Reproduce the text of the entries below word for word, leaving out the pictures.

/---

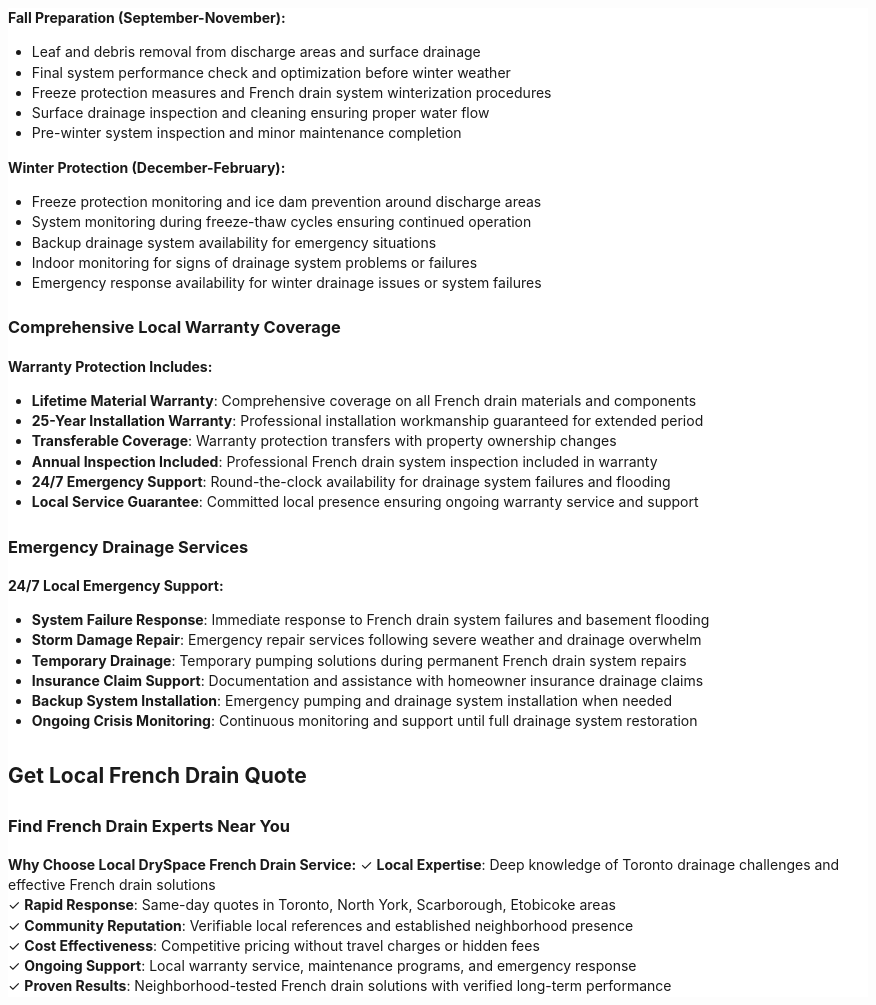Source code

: **Fall Preparation (September-November):**
- Leaf and debris removal from discharge areas and surface drainage
- Final system performance check and optimization before winter weather
- Freeze protection measures and French drain system winterization procedures
- Surface drainage inspection and cleaning ensuring proper water flow
- Pre-winter system inspection and minor maintenance completion

**Winter Protection (December-February):**
- Freeze protection monitoring and ice dam prevention around discharge areas
- System monitoring during freeze-thaw cycles ensuring continued operation
- Backup drainage system availability for emergency situations
- Indoor monitoring for signs of drainage system problems or failures
- Emergency response availability for winter drainage issues or system failures

### Comprehensive Local Warranty Coverage
**Warranty Protection Includes:**
- **Lifetime Material Warranty**: Comprehensive coverage on all French drain materials and components
- **25-Year Installation Warranty**: Professional installation workmanship guaranteed for extended period
- **Transferable Coverage**: Warranty protection transfers with property ownership changes
- **Annual Inspection Included**: Professional French drain system inspection included in warranty
- **24/7 Emergency Support**: Round-the-clock availability for drainage system failures and flooding
- **Local Service Guarantee**: Committed local presence ensuring ongoing warranty service and support

### Emergency Drainage Services
**24/7 Local Emergency Support:**
- **System Failure Response**: Immediate response to French drain system failures and basement flooding
- **Storm Damage Repair**: Emergency repair services following severe weather and drainage overwhelm
- **Temporary Drainage**: Temporary pumping solutions during permanent French drain system repairs
- **Insurance Claim Support**: Documentation and assistance with homeowner insurance drainage claims
- **Backup System Installation**: Emergency pumping and drainage system installation when needed
- **Ongoing Crisis Monitoring**: Continuous monitoring and support until full drainage system restoration

## Get Local French Drain Quote

<div class="drainage-quote-section">
<h3>Find French Drain Experts Near You</h3>

**Why Choose Local DrySpace French Drain Service:**
✓ **Local Expertise**: Deep knowledge of Toronto drainage challenges and effective French drain solutions  
✓ **Rapid Response**: Same-day quotes in Toronto, North York, Scarborough, Etobicoke areas  
✓ **Community Reputation**: Verifiable local references and established neighborhood presence  
✓ **Cost Effectiveness**: Competitive pricing without travel charges or hidden fees  
✓ **Ongoing Support**: Local warranty service, maintenance programs, and emergency response  
✓ **Proven Results**: Neighborhood-tested French drain solutions with verified long-term performance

\---

RESULT BELOW:
Source code

: **Fall Preparation (September-November):**
- Leaf and debris removal from discharge areas and surface drainage
- Final system performance check and optimization before winter weather
- Freeze protection measures and French drain system winterization procedures
- Surface drainage inspection and cleaning ensuring proper water flow
- Pre-winter system inspection and minor maintenance completion

**Winter Protection (December-February):**
- Freeze protection monitoring and ice dam prevention around discharge areas
- System monitoring during freeze-thaw cycles ensuring continued operation
- Backup drainage system availability for emergency situations
- Indoor monitoring for signs of drainage system problems or failures
- Emergency response availability for winter drainage issues or system failures

### Comprehensive Local Warranty Coverage
**Warranty Protection Includes:**
- **Lifetime Material Warranty**: Comprehensive coverage on all French drain materials and components
- **25-Year Installation Warranty**: Professional installation workmanship guaranteed for extended period
- **Transferable Coverage**: Warranty protection transfers with property ownership changes
- **Annual Inspection Included**: Professional French drain system inspection included in warranty
- **24/7 Emergency Support**: Round-the-clock availability for drainage system failures and flooding
- **Local Service Guarantee**: Committed local presence ensuring ongoing warranty service and support

### Emergency Drainage Services
**24/7 Local Emergency Support:**
- **System Failure Response**: Immediate response to French drain system failures and basement flooding
- **Storm Damage Repair**: Emergency repair services following severe weather and drainage overwhelm
- **Temporary Drainage**: Temporary pumping solutions during permanent French drain system repairs
- **Insurance Claim Support**: Documentation and assistance with homeowner insurance drainage claims
- **Backup System Installation**: Emergency pumping and drainage system installation when needed
- **Ongoing Crisis Monitoring**: Continuous monitoring and support until full drainage system restoration

## Get Local French Drain Quote

<div class="drainage-quote-section">
<h3>Find French Drain Experts Near You</h3>

**Why Choose Local DrySpace French Drain Service:**
✓ **Local Expertise**: Deep knowledge of Toronto drainage challenges and effective French drain solutions  
✓ **Rapid Response**: Same-day quotes in Toronto, North York, Scarborough, Etobicoke areas  
✓ **Community Reputation**: Verifiable local references and established neighborhood presence  
✓ **Cost Effectiveness**: Competitive pricing without travel charges or hidden fees  
✓ **Ongoing Support**: Local warranty service, maintenance programs, and emergency response  
✓ **Proven Results**: Neighborhood-tested French drain solutions with verified long-term performance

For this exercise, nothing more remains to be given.